§ **Aim of the task**
Check each line of the listing below for the string "above", then copy every line that has it.

§ **Supplied information**
▼▼▼
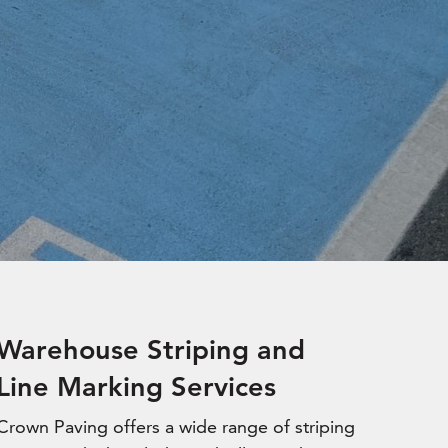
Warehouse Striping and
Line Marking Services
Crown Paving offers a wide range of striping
▲▲▲
▼▼▼
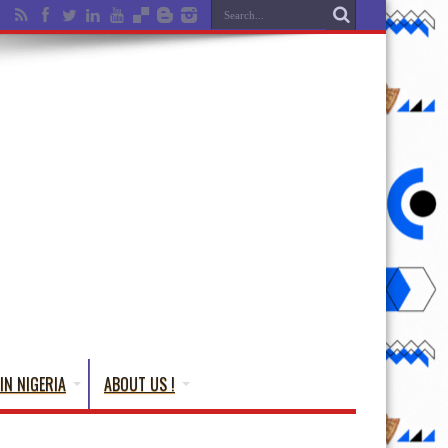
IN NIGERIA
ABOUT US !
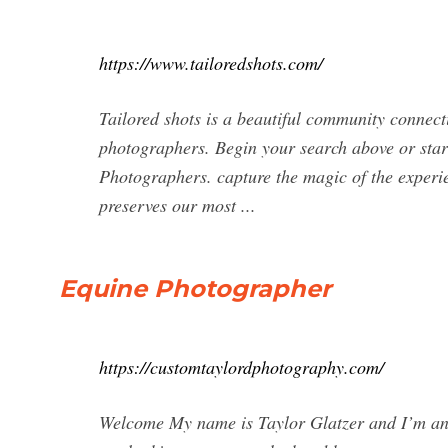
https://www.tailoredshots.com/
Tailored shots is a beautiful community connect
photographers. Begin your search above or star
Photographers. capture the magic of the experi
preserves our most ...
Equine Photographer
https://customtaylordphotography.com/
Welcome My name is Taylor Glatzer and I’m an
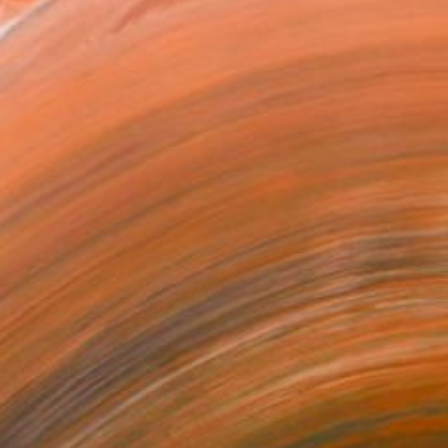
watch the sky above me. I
▲▲▲
§ **Task output**
photographers. Begin your search above or star
watch the sky above me. I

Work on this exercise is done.